*JOB*: Reproduce each of the following records line for line, keeping every word, spelling, and mark of punctuation unchanged.
--- PROVIDED RECORDS ---
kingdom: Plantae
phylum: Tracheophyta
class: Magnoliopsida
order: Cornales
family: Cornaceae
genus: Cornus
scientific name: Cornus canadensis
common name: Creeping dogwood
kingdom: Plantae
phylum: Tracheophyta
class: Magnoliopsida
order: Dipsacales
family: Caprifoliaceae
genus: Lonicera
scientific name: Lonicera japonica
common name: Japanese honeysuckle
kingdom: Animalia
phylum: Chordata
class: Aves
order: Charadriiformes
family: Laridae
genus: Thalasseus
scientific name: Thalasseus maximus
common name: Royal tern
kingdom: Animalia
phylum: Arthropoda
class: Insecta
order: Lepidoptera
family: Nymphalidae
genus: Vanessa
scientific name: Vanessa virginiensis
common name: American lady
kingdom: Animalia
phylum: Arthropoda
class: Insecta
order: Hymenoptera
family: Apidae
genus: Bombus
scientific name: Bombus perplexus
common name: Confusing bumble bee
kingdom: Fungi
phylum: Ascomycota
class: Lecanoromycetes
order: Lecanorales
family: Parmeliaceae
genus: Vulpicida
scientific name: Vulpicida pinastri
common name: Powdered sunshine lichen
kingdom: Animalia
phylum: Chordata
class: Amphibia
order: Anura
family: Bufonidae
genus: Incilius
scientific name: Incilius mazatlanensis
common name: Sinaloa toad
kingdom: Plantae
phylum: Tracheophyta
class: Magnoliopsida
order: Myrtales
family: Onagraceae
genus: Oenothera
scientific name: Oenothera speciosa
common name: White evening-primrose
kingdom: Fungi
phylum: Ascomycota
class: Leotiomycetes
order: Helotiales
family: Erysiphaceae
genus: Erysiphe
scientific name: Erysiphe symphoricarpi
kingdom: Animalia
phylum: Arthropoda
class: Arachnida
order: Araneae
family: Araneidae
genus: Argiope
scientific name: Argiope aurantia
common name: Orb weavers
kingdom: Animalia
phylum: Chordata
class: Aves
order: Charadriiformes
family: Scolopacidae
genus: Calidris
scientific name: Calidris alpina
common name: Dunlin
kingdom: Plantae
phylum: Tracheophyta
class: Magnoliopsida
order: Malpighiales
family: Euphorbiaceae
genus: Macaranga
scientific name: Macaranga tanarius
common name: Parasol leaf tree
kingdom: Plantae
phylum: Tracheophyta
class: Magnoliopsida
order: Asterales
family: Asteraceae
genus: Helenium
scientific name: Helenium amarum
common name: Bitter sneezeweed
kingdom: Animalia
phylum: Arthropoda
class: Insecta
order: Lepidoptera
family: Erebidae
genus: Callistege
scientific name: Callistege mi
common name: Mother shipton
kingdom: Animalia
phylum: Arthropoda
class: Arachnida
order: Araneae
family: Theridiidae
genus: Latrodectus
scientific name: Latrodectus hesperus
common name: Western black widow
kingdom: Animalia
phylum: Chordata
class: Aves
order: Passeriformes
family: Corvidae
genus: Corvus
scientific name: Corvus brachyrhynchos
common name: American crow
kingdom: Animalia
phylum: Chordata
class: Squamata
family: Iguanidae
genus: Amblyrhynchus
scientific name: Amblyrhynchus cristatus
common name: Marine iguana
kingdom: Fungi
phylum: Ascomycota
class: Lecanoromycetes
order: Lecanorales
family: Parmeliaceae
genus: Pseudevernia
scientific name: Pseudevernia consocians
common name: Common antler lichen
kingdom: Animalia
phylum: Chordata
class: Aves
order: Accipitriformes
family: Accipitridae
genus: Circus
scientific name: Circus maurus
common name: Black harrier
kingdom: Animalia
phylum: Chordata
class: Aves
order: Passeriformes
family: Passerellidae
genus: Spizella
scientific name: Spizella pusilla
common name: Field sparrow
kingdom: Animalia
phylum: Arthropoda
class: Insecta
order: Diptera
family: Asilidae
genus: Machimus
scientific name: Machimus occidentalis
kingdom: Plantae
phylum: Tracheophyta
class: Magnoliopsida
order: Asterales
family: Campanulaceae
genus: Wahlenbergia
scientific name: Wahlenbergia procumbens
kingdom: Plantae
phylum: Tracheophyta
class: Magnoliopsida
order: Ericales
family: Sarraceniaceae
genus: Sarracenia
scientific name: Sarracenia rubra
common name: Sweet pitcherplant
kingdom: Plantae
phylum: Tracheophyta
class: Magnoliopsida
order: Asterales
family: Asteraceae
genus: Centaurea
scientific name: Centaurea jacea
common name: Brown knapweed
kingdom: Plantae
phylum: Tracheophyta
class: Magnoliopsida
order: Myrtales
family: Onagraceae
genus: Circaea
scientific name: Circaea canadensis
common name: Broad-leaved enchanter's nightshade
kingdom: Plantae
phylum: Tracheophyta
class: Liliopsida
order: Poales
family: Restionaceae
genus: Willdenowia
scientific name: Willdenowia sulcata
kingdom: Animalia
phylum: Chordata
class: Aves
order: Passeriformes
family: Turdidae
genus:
---
*TASK RESULT*:
kingdom: Plantae
phylum: Tracheophyta
class: Magnoliopsida
order: Cornales
family: Cornaceae
genus: Cornus
scientific name: Cornus canadensis
common name: Creeping dogwood
kingdom: Plantae
phylum: Tracheophyta
class: Magnoliopsida
order: Dipsacales
family: Caprifoliaceae
genus: Lonicera
scientific name: Lonicera japonica
common name: Japanese honeysuckle
kingdom: Animalia
phylum: Chordata
class: Aves
order: Charadriiformes
family: Laridae
genus: Thalasseus
scientific name: Thalasseus maximus
common name: Royal tern
kingdom: Animalia
phylum: Arthropoda
class: Insecta
order: Lepidoptera
family: Nymphalidae
genus: Vanessa
scientific name: Vanessa virginiensis
common name: American lady
kingdom: Animalia
phylum: Arthropoda
class: Insecta
order: Hymenoptera
family: Apidae
genus: Bombus
scientific name: Bombus perplexus
common name: Confusing bumble bee
kingdom: Fungi
phylum: Ascomycota
class: Lecanoromycetes
order: Lecanorales
family: Parmeliaceae
genus: Vulpicida
scientific name: Vulpicida pinastri
common name: Powdered sunshine lichen
kingdom: Animalia
phylum: Chordata
class: Amphibia
order: Anura
family: Bufonidae
genus: Incilius
scientific name: Incilius mazatlanensis
common name: Sinaloa toad
kingdom: Plantae
phylum: Tracheophyta
class: Magnoliopsida
order: Myrtales
family: Onagraceae
genus: Oenothera
scientific name: Oenothera speciosa
common name: White evening-primrose
kingdom: Fungi
phylum: Ascomycota
class: Leotiomycetes
order: Helotiales
family: Erysiphaceae
genus: Erysiphe
scientific name: Erysiphe symphoricarpi
kingdom: Animalia
phylum: Arthropoda
class: Arachnida
order: Araneae
family: Araneidae
genus: Argiope
scientific name: Argiope aurantia
common name: Orb weavers
kingdom: Animalia
phylum: Chordata
class: Aves
order: Charadriiformes
family: Scolopacidae
genus: Calidris
scientific name: Calidris alpina
common name: Dunlin
kingdom: Plantae
phylum: Tracheophyta
class: Magnoliopsida
order: Malpighiales
family: Euphorbiaceae
genus: Macaranga
scientific name: Macaranga tanarius
common name: Parasol leaf tree
kingdom: Plantae
phylum: Tracheophyta
class: Magnoliopsida
order: Asterales
family: Asteraceae
genus: Helenium
scientific name: Helenium amarum
common name: Bitter sneezeweed
kingdom: Animalia
phylum: Arthropoda
class: Insecta
order: Lepidoptera
family: Erebidae
genus: Callistege
scientific name: Callistege mi
common name: Mother shipton
kingdom: Animalia
phylum: Arthropoda
class: Arachnida
order: Araneae
family: Theridiidae
genus: Latrodectus
scientific name: Latrodectus hesperus
common name: Western black widow
kingdom: Animalia
phylum: Chordata
class: Aves
order: Passeriformes
family: Corvidae
genus: Corvus
scientific name: Corvus brachyrhynchos
common name: American crow
kingdom: Animalia
phylum: Chordata
class: Squamata
family: Iguanidae
genus: Amblyrhynchus
scientific name: Amblyrhynchus cristatus
common name: Marine iguana
kingdom: Fungi
phylum: Ascomycota
class: Lecanoromycetes
order: Lecanorales
family: Parmeliaceae
genus: Pseudevernia
scientific name: Pseudevernia consocians
common name: Common antler lichen
kingdom: Animalia
phylum: Chordata
class: Aves
order: Accipitriformes
family: Accipitridae
genus: Circus
scientific name: Circus maurus
common name: Black harrier
kingdom: Animalia
phylum: Chordata
class: Aves
order: Passeriformes
family: Passerellidae
genus: Spizella
scientific name: Spizella pusilla
common name: Field sparrow
kingdom: Animalia
phylum: Arthropoda
class: Insecta
order: Diptera
family: Asilidae
genus: Machimus
scientific name: Machimus occidentalis
kingdom: Plantae
phylum: Tracheophyta
class: Magnoliopsida
order: Asterales
family: Campanulaceae
genus: Wahlenbergia
scientific name: Wahlenbergia procumbens
kingdom: Plantae
phylum: Tracheophyta
class: Magnoliopsida
order: Ericales
family: Sarraceniaceae
genus: Sarracenia
scientific name: Sarracenia rubra
common name: Sweet pitcherplant
kingdom: Plantae
phylum: Tracheophyta
class: Magnoliopsida
order: Asterales
family: Asteraceae
genus: Centaurea
scientific name: Centaurea jacea
common name: Brown knapweed
kingdom: Plantae
phylum: Tracheophyta
class: Magnoliopsida
order: Myrtales
family: Onagraceae
genus: Circaea
scientific name: Circaea canadensis
common name: Broad-leaved enchanter's nightshade
kingdom: Plantae
phylum: Tracheophyta
class: Liliopsida
order: Poales
family: Restionaceae
genus: Willdenowia
scientific name: Willdenowia sulcata
kingdom: Animalia
phylum: Chordata
class: Aves
order: Passeriformes
family: Turdidae
genus:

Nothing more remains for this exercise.